◆ **Complete the following**:
a – Duplicate the part of the excerpt on The Money Machines starting with "Selected Bibliography" and going on through "as did governments.".
b – Go on with the excerpt on The Money Machines, picking up after its last sentence.

◆ **Excerpted text**:

1. The Menace of the New Democracy

2. The Escape of the "New" and the Old Wealth

3. Inequity and Inequality

4. The Cult of Efficiency and Party Finance

5. The Dominance of the Politician

Part II
Renovation and Reform

6. Obstacles to Reform

7. The Experts and the Instruments of Reform

8. The Main Lines of Reform

9. The Breakthrough

10. The Nature of the Achievement and the Anomaly of Party Finance

Notes

Selected Bibliography

Index

Description

The Money Machines advances the provocative thesis that the mechanisms for financing state and local government in the Northern United States from 1860 to 1920 were deeply enmeshed with those financing the extralegal—often illegal—activities of the major political parties, complicating reform or change mandated by the post-Civil War breakdown of the North's legal fiscal machinery.

Few reformers then recognized the interdependence of government and the party money machines; fewer still acknowledged the effectiveness or social value of the extralegal machines. On the contrary, basic fiscal reform in this period was characterized by attempts to exorcise "politics" in any form, which in turn provoked counteraction from politicians whose organizations had the same need for efficient, reliable revenue systems as did governments.

Dataset entries:
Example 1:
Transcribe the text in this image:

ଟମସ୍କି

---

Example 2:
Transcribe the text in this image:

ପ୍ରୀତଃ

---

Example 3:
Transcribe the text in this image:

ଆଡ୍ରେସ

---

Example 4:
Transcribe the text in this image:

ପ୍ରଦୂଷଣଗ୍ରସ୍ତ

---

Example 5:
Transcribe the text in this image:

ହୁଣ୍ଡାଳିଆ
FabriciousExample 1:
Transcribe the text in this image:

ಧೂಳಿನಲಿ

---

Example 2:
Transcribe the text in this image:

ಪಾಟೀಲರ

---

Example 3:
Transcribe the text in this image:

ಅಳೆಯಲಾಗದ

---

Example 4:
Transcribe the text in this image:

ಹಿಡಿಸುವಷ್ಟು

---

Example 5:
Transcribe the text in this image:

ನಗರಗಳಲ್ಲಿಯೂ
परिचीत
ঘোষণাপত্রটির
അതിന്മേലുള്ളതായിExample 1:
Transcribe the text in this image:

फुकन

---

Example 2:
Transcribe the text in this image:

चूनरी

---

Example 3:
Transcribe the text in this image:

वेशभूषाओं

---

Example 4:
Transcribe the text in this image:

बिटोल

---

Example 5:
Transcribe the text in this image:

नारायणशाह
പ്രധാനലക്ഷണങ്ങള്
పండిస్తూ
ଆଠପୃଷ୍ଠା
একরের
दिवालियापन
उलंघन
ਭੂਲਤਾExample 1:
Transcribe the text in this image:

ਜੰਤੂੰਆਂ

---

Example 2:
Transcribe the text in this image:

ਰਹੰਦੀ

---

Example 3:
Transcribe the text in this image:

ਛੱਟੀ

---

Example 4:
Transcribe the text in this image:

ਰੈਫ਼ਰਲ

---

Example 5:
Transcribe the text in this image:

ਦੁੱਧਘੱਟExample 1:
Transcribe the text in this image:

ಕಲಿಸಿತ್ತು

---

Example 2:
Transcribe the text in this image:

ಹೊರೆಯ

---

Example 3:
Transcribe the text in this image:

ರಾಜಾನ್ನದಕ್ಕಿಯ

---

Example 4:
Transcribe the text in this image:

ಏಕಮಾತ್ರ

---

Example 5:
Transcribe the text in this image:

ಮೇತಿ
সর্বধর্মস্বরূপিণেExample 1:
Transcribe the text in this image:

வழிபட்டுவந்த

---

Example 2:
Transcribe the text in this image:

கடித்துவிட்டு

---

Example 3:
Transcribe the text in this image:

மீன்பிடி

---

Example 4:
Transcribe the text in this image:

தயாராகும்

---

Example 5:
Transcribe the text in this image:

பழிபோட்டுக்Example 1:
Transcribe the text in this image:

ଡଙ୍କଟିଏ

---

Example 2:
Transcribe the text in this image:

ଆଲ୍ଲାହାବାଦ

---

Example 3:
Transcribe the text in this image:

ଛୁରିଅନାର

---

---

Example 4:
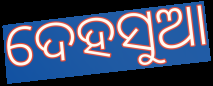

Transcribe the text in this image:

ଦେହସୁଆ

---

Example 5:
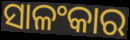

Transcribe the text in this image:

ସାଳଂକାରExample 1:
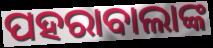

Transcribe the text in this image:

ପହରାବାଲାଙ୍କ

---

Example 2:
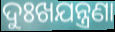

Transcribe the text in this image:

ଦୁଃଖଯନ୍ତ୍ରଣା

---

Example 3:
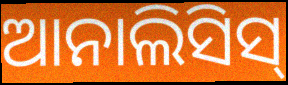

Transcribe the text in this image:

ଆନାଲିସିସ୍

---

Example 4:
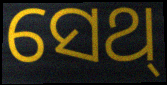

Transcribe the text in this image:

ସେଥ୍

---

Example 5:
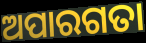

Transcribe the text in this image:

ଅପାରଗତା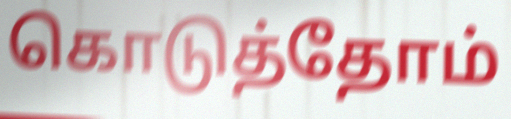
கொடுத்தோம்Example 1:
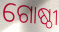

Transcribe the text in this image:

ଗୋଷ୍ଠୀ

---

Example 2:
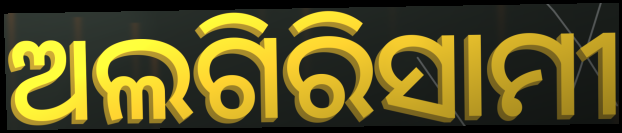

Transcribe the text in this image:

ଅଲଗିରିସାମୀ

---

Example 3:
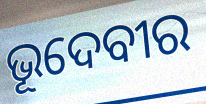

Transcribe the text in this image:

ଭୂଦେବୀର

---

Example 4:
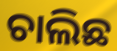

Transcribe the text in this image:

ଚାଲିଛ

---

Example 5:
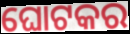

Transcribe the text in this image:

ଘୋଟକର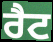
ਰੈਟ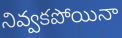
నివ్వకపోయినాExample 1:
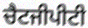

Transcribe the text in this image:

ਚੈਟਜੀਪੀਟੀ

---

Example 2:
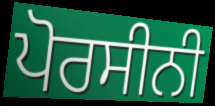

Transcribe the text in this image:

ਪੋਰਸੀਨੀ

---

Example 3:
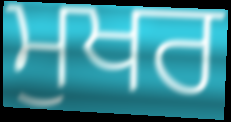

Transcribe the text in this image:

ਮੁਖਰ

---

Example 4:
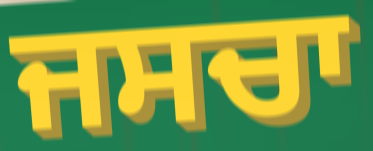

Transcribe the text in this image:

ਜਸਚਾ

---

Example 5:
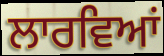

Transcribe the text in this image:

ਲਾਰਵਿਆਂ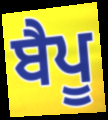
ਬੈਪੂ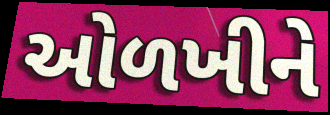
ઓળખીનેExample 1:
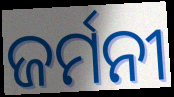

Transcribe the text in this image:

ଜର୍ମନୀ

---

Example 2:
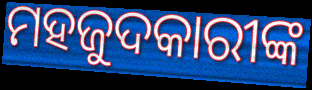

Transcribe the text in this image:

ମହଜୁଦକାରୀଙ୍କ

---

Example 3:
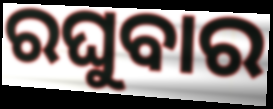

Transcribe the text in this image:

◆ **Final results**:
a –
Selected Bibliography

Index

Description

The Money Machines advances the provocative thesis that the mechanisms for financing state and local government in the Northern United States from 1860 to 1920 were deeply enmeshed with those financing the extralegal—often illegal—activities of the major political parties, complicating reform or change mandated by the post-Civil War breakdown of the North's legal fiscal machinery.

Few reformers then recognized the interdependence of government and the party money machines; fewer still acknowledged the effectiveness or social value of the extralegal machines. On the contrary, basic fiscal reform in this period was characterized by attempts to exorcise "politics" in any form, which in turn provoked counteraction from politicians whose organizations had the same need for efficient, reliable revenue systems as did governments.

b –
Dr. Yearley demonstrates the failure of the established legal money machines to cope with the demands of postwar governments facing industrialization and urbanization. He characterizes the revolt of old and new middle classes against fiscal inequity and inefficiency and shows how much of the North's new wealth escaped taxation altogether while much of its old wealth similarly went into hiding. Because of its forbidding complexities, tax reform was sustained by a small group of experts from the middle class, whose sincerity and competence were unquestionable, but whose reformism evidenced the peculiar views and prejudices of their class.

Here, therefore, the graft-grabbing politician is presented in a fresh light. In his efforts to maintain his sources of revenue and power, he emerges as a vital instrument of mass democracy, of the new politics of the ever-growing urban lower classes as well as their principal source of government welfare or support.

The author reevaluates the Gilded Age politician in several important ways, principally regarding his power relationship to the business communities and his ability to perform his job well despite middle class disdain and continual allegations of fraud and incompetence. Further, Dr. Yearley shows that often politicians were ahead of reformers in their fiscal thinking in recognizing and utilizing taxation of income rather than of property.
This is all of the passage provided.